I find more bitter than death the woman whose heart is snares and nets and he who falls beneath her spell has need of God’s mercy.” This is a bit of poetic observation from Slezak but there’s also a tremendous resonance to what he says quoting straight from the Bible’s wisdom literature. But perhaps this wisdom also goes both ways since it’s not just the woman who is fallen and corrupted but most certainly her male counterpart. Humans were not Created to Kill but over time they have been Born to Kill and Born to Die too. There’s a difference and that really is the tragic lot of humanity as we know it. Vanity of vanities everything is vanity. 

This is without question Robert Wise’s toughest, deadliest, grittiest picture. He never made a film with more vices or more despicable characters. Imagine, a character who kills for no good reason at all. Just because someone gave him the cold shoulder. It really scrapes the darkest recesses of the barrel. The way of the transgressor is hard. More’s the pity. More’s the pity. It’s cynical too.

3.5/5 Stars

People Will Talk (1951)

peoplewill1People Will Talk is in this weird gray area between genres. It has humor but it’s not screwy enough to be a screwball. It has drama, but it’s not intense enough to be a full-fledged melodrama. And underlining all this are issues that reflect such areas as the medical industry, the Korean War, and most definitely the witch hunts that were going on in the nation — bleeding into the Hollywood industry.

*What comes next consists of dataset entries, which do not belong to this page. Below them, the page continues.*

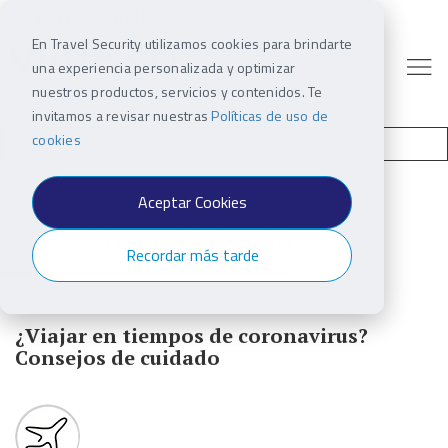
En Travel Security utilizamos cookies para brindarte
una experiencia personalizada y optimizar
nuestros productos, servicios y contenidos. Te
invitamos a revisar nuestras
Políticas de uso de
cookies
Aceptar Cookies
SABER VIAJAR
Recordar más tarde
¿Viajar en tiempos de coronavirus?
Consejos de cuidado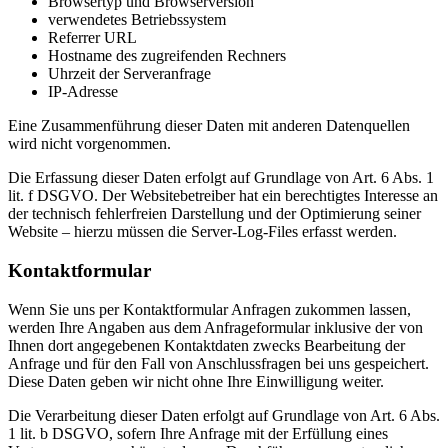
Browsertyp und Browserversion
verwendetes Betriebssystem
Referrer URL
Hostname des zugreifenden Rechners
Uhrzeit der Serveranfrage
IP-Adresse
Eine Zusammenführung dieser Daten mit anderen Datenquellen
wird nicht vorgenommen.
Die Erfassung dieser Daten erfolgt auf Grundlage von Art. 6 Abs. 1
lit. f DSGVO. Der Websitebetreiber hat ein berechtigtes Interesse an
der technisch fehlerfreien Darstellung und der Optimierung seiner
Website – hierzu müssen die Server-Log-Files erfasst werden.
Kontaktformular
Wenn Sie uns per Kontaktformular Anfragen zukommen lassen,
werden Ihre Angaben aus dem Anfrageformular inklusive der von
Ihnen dort angegebenen Kontaktdaten zwecks Bearbeitung der
Anfrage und für den Fall von Anschlussfragen bei uns gespeichert.
Diese Daten geben wir nicht ohne Ihre Einwilligung weiter.
Die Verarbeitung dieser Daten erfolgt auf Grundlage von Art. 6 Abs.
1 lit. b DSGVO, sofern Ihre Anfrage mit der Erfüllung eines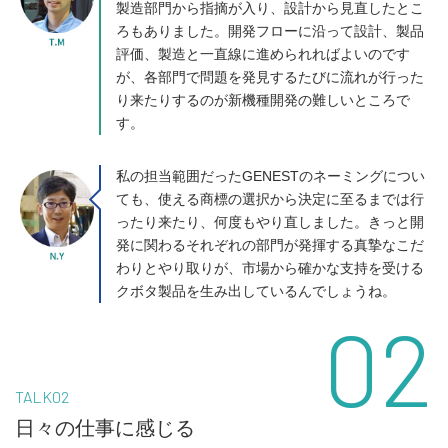
製造部門から指摘が入り、設計から見直したとこ
ろもありました。開発フローに沿って設計、製品
評価、製造と一直線に進められればよいのです
が、各部門で問題を発見するたびに流れが行った
り来たりするのが新機種開発の難しいところで
す。
私の担当範囲だったGENESTのネーミングについ
ても、使える商標の選択から決定に至るまでは行
ったり来たり、何度もやり直しました。きっと開
発に関わるそれぞれの部門が発揮する真摯なこだ
わりとやり取りが、市場から確かな支持を受ける
クボタ製品を生み出しているんでしょうね。
02
TALK02
日々の仕事に感じる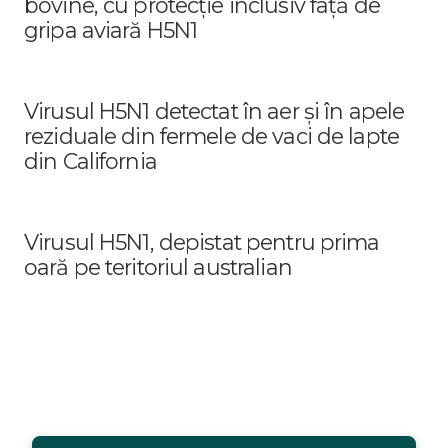
bovine, cu protecție inclusiv față de
gripa aviară H5N1
Virusul H5N1 detectat în aer și în apele
reziduale din fermele de vaci de lapte
din California
Virusul H5N1, depistat pentru prima
oară pe teritoriul australian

Written and directed by Joseph L. Mankiewicz, this is a minor classic about a doctor named Noah Praetorius (Cary Grant), who is under investigation from one of his by-the-book colleagues Dr. Elwell (Hume Cronyn), who dislikes the good doctor’s unorthodox and thoroughly effective approach to his trade. Praetorius by now is a preeminent physician who started his own clinic and also teaches classes at a local med school.

One of these individuals happens to be Mrs. Deborah Higgins (Jeanne Crain). She is not a student but sits in the lecture because her former partner was a medic. A date with a cadaver proves to be too much for her and she faints. Seems normal enough right? Wrong. After examining her, the Dr. tells her she’s pregnant. The truth comes out that she’s not really married and the father is dead. Her own father would be greatly distressed to learn about her condition, since he cannot provide for her.

That’s where Dr. Praetorious comes into the picture, and he takes great concern in Ms. Higgins condition. He attempts to allay her anxiety by saying she’s not really pregnant, and she runs away from his clinic out of embarrassment, since she is falling in love with him. He goes with his stoic friend Mr. Shunderson to the farm owned by Deborah’s uncle.

Deborah turns out to have a strange mix of aloofness and lovesickness, but when she realizes the Doctor’s true motive for being there (before he even does) she is wholly relieved. They share a passionate kiss and leave the farm behind to get married. Of course, the Doctor still hasn’t told her about the pregnancy.

Meanwhile, the whole storyline culminates with a concert conducted by Praetorious himself, but it just so happens that the hearing to analyze his conduct is happening simultaneously. Some mysterious truths about Mr. Shunderson are given in his own words, and stale Mr. Elwell’s case is dumped. Everything wraps up nicely as you expect with a happy marriage and Grant free to direct the symphony in one last glorious crescendo.

So you see if you really look at this film, there are these two main story arcs. One is a response to McCarthy’s witch hunts, the other an equally subversive love story about a doctor marrying a woman who had a pregnancy out of wedlock. When you put it that way this film seems chock full of controversy, and yet it is all veiled in a palatable comedy-romance. Walter Slezak is a welcomed addition to the cast as the nutty colleague and Hume Cronyn has taken on better roles, but nonetheless, he is always an enjoyable character actor. Obviously, this is a lesser Grant performance, but his pairing with Jeanne Crain is still a fun one.